Background Cryopreservation of ovarian tissue is a fertility-preservation option for women before gonadotoxic treatments. However, cryopreserved ovarian tissue transplantation must be performed with caution in women with malignancies that may metastasize to the ovaries. For this purpose, detecting minimal residual disease (MRD) in the ovarian cortex using sensitive methods is a crucial step. We developed an automated ovarian tissue dissociation method to obtain ovarian cell suspensions. Results We assessed MRD by multicolor flow cytometry (MFC) in cryopreserved ovarian cortex of 15 leukemia patients: 6 with B-cell acute lymphoblastic leukemia (B-ALL), 2 with T-cell acute lymphoblastic leukemia (T-ALL) and 7 with acute myeloid leukemia (AML). Ovarian MRD was positive in 5 of the 15 leukemia patients (one T-ALL and 4 AML).
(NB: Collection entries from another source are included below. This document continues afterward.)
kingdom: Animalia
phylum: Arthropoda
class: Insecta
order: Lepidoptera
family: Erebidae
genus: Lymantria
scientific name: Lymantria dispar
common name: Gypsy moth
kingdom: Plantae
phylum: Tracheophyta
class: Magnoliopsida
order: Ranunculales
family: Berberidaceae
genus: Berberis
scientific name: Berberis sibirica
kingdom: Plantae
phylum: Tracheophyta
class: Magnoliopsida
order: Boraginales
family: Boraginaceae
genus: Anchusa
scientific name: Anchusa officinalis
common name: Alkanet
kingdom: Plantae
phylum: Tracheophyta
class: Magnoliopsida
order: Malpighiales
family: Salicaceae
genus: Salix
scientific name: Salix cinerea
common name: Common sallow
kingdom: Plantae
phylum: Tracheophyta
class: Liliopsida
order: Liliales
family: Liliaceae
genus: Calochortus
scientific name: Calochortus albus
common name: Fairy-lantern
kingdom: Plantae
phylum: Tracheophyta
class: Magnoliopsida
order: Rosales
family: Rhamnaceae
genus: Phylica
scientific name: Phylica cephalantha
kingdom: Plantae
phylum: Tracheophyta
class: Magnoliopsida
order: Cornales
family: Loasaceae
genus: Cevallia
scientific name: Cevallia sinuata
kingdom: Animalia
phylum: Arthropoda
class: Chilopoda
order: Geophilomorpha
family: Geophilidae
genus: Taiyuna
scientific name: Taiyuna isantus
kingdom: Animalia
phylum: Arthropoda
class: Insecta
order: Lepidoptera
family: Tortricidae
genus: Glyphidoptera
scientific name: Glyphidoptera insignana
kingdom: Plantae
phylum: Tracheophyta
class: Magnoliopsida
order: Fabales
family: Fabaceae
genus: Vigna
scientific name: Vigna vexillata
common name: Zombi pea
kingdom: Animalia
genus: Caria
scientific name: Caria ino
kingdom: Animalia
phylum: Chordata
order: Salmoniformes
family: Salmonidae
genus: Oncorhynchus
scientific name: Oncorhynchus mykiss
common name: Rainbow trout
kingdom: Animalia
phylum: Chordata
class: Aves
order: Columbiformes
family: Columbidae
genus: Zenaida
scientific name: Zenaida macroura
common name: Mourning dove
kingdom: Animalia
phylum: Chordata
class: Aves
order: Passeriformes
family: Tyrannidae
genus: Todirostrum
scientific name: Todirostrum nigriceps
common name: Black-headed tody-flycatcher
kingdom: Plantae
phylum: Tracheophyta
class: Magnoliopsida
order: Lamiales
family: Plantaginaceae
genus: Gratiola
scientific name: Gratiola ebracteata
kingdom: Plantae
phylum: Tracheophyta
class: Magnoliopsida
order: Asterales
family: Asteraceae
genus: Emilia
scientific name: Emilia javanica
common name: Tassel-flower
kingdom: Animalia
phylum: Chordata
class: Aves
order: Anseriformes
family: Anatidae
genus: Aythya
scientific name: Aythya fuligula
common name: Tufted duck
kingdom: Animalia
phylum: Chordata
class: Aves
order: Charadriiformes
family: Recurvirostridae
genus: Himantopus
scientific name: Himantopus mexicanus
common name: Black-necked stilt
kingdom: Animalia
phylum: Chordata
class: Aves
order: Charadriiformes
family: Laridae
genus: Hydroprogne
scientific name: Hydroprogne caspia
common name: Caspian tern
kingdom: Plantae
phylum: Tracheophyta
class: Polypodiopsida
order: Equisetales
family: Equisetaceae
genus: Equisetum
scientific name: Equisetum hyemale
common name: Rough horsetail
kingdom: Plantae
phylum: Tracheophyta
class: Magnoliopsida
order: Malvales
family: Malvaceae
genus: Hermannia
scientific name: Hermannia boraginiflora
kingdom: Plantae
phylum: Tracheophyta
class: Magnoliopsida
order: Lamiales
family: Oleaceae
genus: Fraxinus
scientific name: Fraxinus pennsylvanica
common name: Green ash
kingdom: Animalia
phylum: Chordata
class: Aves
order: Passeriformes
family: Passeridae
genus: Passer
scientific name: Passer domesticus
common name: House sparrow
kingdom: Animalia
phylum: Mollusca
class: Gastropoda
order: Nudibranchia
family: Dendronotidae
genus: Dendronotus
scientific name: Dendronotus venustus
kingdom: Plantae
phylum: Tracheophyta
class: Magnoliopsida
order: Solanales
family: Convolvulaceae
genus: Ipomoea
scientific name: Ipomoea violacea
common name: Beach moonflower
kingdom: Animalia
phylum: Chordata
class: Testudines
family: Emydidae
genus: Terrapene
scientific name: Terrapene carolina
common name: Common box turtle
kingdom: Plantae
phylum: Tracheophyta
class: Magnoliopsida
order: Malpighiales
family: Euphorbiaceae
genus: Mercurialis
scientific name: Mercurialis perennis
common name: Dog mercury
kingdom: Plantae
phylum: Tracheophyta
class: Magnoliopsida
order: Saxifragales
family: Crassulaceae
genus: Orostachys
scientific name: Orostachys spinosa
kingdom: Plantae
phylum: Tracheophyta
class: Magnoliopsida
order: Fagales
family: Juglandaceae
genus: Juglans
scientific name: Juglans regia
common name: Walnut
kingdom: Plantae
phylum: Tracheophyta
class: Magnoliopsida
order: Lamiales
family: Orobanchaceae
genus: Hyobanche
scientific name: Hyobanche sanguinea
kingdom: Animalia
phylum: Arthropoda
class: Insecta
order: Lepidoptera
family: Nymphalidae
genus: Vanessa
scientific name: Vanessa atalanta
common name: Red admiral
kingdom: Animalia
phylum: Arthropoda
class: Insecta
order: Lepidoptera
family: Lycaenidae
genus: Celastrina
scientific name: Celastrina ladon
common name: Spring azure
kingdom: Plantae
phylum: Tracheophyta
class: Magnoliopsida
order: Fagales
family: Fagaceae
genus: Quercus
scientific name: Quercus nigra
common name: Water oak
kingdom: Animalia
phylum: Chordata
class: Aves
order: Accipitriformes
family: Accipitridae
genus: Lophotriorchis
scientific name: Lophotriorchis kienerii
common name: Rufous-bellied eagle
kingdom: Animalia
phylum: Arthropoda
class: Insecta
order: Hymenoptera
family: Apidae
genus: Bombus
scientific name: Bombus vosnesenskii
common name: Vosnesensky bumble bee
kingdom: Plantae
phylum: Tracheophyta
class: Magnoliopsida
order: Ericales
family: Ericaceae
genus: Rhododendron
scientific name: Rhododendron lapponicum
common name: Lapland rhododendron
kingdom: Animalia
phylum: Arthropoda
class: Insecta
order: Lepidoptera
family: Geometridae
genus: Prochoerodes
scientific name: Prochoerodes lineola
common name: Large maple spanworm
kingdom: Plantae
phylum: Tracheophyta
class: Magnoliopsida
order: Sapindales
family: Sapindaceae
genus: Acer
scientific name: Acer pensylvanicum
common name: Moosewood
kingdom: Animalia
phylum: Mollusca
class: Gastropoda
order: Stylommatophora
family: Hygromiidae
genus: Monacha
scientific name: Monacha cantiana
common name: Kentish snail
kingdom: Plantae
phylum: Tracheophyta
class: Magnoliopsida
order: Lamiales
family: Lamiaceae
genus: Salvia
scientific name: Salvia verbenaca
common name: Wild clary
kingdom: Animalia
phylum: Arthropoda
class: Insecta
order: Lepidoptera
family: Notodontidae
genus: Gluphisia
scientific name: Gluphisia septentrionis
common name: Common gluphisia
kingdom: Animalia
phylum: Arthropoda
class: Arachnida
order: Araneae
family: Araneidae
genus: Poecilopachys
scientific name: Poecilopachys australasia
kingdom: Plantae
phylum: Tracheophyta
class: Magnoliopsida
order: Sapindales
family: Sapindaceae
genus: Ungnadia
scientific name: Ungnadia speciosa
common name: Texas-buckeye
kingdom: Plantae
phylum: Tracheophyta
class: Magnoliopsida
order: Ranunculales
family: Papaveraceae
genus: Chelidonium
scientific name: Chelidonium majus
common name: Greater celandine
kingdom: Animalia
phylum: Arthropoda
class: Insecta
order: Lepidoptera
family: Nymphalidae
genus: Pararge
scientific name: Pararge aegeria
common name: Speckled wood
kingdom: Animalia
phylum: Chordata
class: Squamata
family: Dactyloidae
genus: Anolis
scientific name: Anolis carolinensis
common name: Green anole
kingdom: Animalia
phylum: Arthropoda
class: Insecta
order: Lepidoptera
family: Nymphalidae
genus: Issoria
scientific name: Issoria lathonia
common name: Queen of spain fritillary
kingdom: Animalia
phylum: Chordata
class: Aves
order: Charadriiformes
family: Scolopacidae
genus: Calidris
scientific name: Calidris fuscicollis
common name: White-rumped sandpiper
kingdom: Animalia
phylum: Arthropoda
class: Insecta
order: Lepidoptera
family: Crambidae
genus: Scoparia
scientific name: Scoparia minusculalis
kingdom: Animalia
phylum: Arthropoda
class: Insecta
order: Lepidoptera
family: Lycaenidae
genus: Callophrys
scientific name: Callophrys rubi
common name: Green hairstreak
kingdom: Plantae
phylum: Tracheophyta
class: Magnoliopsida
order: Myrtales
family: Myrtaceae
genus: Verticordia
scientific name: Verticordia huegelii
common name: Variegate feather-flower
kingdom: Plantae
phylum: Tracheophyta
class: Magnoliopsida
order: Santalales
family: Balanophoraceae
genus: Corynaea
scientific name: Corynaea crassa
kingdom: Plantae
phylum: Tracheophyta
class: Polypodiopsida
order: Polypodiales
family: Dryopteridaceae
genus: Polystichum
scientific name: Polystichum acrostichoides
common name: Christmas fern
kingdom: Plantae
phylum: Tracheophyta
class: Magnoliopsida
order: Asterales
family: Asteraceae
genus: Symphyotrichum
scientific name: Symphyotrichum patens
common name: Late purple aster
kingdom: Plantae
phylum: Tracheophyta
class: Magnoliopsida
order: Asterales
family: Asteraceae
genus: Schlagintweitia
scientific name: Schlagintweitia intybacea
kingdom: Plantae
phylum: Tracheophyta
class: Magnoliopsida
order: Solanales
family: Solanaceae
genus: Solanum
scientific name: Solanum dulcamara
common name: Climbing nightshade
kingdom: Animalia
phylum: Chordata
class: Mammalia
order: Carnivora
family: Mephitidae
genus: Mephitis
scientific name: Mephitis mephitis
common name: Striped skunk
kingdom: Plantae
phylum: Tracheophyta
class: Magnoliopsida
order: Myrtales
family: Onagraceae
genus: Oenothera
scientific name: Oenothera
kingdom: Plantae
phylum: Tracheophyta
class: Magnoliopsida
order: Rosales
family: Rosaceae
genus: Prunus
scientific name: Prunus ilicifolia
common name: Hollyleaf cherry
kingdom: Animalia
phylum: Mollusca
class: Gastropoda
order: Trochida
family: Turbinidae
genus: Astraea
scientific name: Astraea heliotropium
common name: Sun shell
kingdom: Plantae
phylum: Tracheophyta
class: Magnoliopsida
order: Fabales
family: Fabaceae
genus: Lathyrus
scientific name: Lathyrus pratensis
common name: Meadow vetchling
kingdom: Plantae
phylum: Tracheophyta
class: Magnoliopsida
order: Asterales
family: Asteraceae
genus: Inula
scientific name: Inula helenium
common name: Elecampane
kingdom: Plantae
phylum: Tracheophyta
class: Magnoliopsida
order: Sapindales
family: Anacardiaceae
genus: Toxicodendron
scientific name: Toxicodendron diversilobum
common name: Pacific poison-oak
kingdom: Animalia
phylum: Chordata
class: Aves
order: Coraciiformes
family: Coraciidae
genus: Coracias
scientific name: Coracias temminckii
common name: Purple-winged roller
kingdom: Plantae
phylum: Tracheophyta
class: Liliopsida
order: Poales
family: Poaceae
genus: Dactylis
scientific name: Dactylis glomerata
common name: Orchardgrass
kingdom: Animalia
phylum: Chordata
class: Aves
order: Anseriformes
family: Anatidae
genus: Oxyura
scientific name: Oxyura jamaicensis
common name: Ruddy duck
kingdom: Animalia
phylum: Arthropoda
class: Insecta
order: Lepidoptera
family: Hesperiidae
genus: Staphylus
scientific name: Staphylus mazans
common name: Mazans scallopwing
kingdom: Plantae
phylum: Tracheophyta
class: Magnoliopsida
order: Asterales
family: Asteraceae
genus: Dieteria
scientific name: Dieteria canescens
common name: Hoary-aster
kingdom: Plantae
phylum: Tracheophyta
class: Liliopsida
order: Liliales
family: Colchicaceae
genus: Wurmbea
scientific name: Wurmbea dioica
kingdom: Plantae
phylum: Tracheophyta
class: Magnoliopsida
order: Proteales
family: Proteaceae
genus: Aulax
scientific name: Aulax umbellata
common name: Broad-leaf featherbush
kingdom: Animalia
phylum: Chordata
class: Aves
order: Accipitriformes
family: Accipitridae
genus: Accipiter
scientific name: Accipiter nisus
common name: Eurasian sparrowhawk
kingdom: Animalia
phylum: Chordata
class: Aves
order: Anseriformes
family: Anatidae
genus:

No B-ALL patient was positive by MFC. Quantitative reverse-transcribed polymerase chain reaction was performed when a molecular marker was available, and confirmed the MFC results for 3 patients tested. Xenografts into immunodeficient mice were also performed with ovarian cortical tissue from 10 leukemia patients, with no evidence of leukemic cells after the 6-month grafting period. Conclusions In conclusion, this is the first study using MFC to detect MRD in ovarian cortical tissue from acute leukemia patients. MFC has been accepted in clinical practice for its ease of use, the large number of parameters available simultaneously, and high throughput analysis. We demonstrate here that MFC is a reliable method to detect MRD in cryopreserved ovarian tissue, with a view to controlling the oncological risk before ovarian tissue transplantation in leukemia patients.